Exercise goal:
From the line containing "is available in" down to the line containing "folder. Make sure" in the records below, reproduce every line exactly, ends included, and omit all others.

(Pictures paired with source code)
* * * * * * * * *

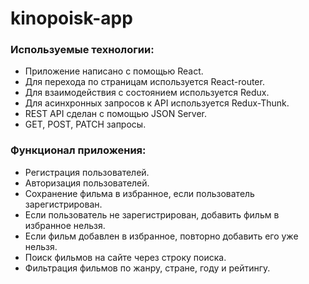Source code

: # kinopoisk-app

### Используемые технологии:
<ul>
<li>Приложение написано с помощью React.</li>
<li>Для перехода по страницам используется React-router.</li>
<li>Для взаимодействия с состоянием используется Redux.</li>
<li>Для асинхронных запросов к API используется Redux-Thunk.</li>
<li>REST API сделан с помощью JSON Server.</li>
<li>GET, POST, PATCH запросы.</li>
</ul>

### Функционал приложения:
<ul>
<li>Регистрация пользователей.</li>
<li>Авторизация пользователей.</li>
<li>Сохранение фильма в избранное, если пользователь зарегистрирован.</li>
<li>Если пользователь не зарегистрирован, добавить фильм в избранное нельзя.</li>
<li>Если фильм добавлен в избранное, повторно добавить его уже нельзя.</li>
<li>Поиск фильмов на сайте через строку поиска.</li>
<li>Фильтрация фильмов по жанру, стране, году и рейтингу.</li>
</ul>
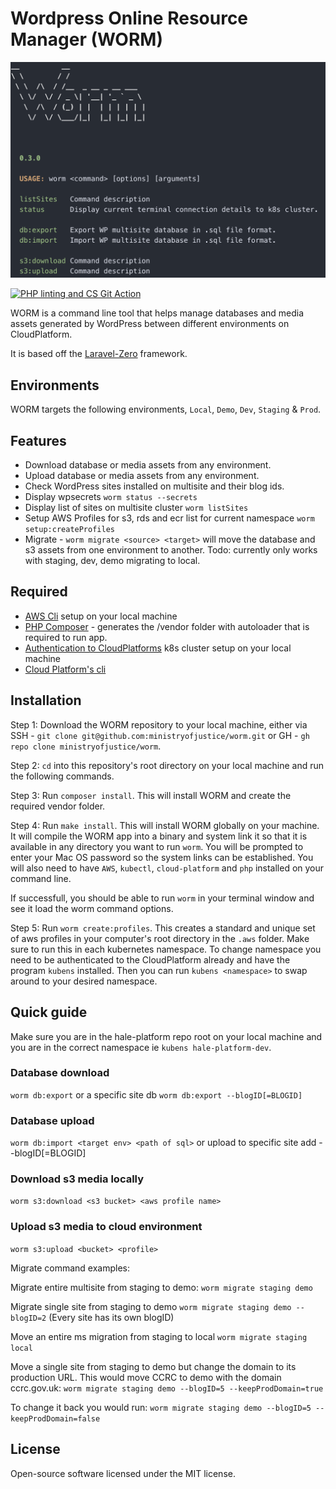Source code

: # Wordpress Online Resource Manager (WORM)

![WORM cli interface](https://github.com/ministryofjustice/worm/blob/assets/screenshot.png)

[![PHP linting and CS Git Action](https://github.com/ministryofjustice/worm/actions/workflows/phplint.yml/badge.svg)](https://github.com/ministryofjustice/worm/actions/workflows/phplint.yml)

WORM is a command line tool that helps manage databases and media assets
generated by WordPress between different environments on CloudPlatform.

It is based off the [Laravel-Zero](https://laravel-zero.com/) framework.

## Environments

WORM targets the following environments, `Local`, `Demo`, `Dev`, `Staging` & `Prod`.

## Features

* Download database or media assets from any environment.
* Upload database or media assets from any environment.
* Check WordPress sites installed on multisite and their blog ids.
* Display wpsecrets `worm status --secrets`
* Display list of sites on multisite cluster `worm listSites`
* Setup AWS Profiles for s3, rds and ecr list for current namespace `worm setup:createProfiles`
* Migrate - `worm migrate <source> <target>` will move the database and s3
  assets from one environment to another. Todo: currently only works with
  staging, dev, demo migrating to local.

## Required

* [AWS
  Cli](https://docs.aws.amazon.com/cli/latest/userguide/getting-started-install.html) setup on your local machine
* [PHP Composer](https://getcomposer.org/) - generates the /vendor folder with
  autoloader that is required to run app.
* [Authentication to
  CloudPlatforms](https://user-guide.cloud-platform.service.justice.gov.uk/documentation/getting-started/kubectl-config.html) k8s cluster setup on your local machine
* [Cloud Platform's
  cli](https://user-guide.cloud-platform.service.justice.gov.uk/documentation/getting-started/cloud-platform-cli.html#cloud-platform-cli)

## Installation

Step 1: Download the WORM repository to your local machine, either
via SSH - `git clone git@github.com:ministryofjustice/worm.git` or
GH - `gh repo clone ministryofjustice/worm`.

Step 2: `cd` into this repository's root directory on your local machine and
run the following commands.

Step 3: Run `composer install`. This will install WORM and
create the required vendor folder.

Step 4: Run `make install`. This will install WORM globally on your machine.
It will compile the WORM app into a binary and system link it so that it
is available in any directory you want to run `worm`. You will be
prompted to enter your Mac OS password so the system links can be established.
You will also need to have `AWS`, `kubectl`, `cloud-platform` and
`php` installed on your command line.

If successfull, you should be able to run `worm` in your terminal window and
see it load the worm command options.

Step 5: Run `worm create:profiles`. This creates a standard and
unique set of aws profiles in your computer's root directory in the `.aws`
folder. Make sure to run this in each kubernetes namespace. To change namespace
you need to be authenticated to the CloudPlatform already and have the
program `kubens` installed. Then you can run `kubens <namespace>` to swap
around to your desired namespace.

## Quick guide

Make sure you are in the hale-platform repo root on your local machine and
you are in the correct namespace ie `kubens hale-platform-dev`.

### Database download

`worm db:export` or a specific site db `worm db:export --blogID[=BLOGID]`

### Database upload

`worm db:import <target env> <path of sql>` or upload to specific site add --blogID[=BLOGID]

### Download s3 media locally

`worm s3:download <s3 bucket> <aws profile name>`

### Upload s3 media to cloud environment

`worm s3:upload <bucket> <profile>`

Migrate command examples:

Migrate entire multisite from staging to demo:
`worm migrate staging demo`

Migrate single site from staging to demo
`worm migrate staging demo --blogID=2` (Every site has its own blogID)

Move an entire ms migration from staging to local
`worm migrate staging local`

Move a single site from staging to demo but change the domain to its production URL. This would move CCRC to demo with the domain ccrc.gov.uk:
`worm migrate staging demo --blogID=5 --keepProdDomain=true`

To change it back you would run:
`worm migrate staging demo --blogID=5 --keepProdDomain=false`

## License

Open-source software licensed under the MIT license.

* * * * * * * * *

Response below:
is available in any directory you want to run `worm`. You will be
prompted to enter your Mac OS password so the system links can be established.
You will also need to have `AWS`, `kubectl`, `cloud-platform` and
`php` installed on your command line.

If successfull, you should be able to run `worm` in your terminal window and
see it load the worm command options.

Step 5: Run `worm create:profiles`. This creates a standard and
unique set of aws profiles in your computer's root directory in the `.aws`
folder. Make sure to run this in each kubernetes namespace. To change namespace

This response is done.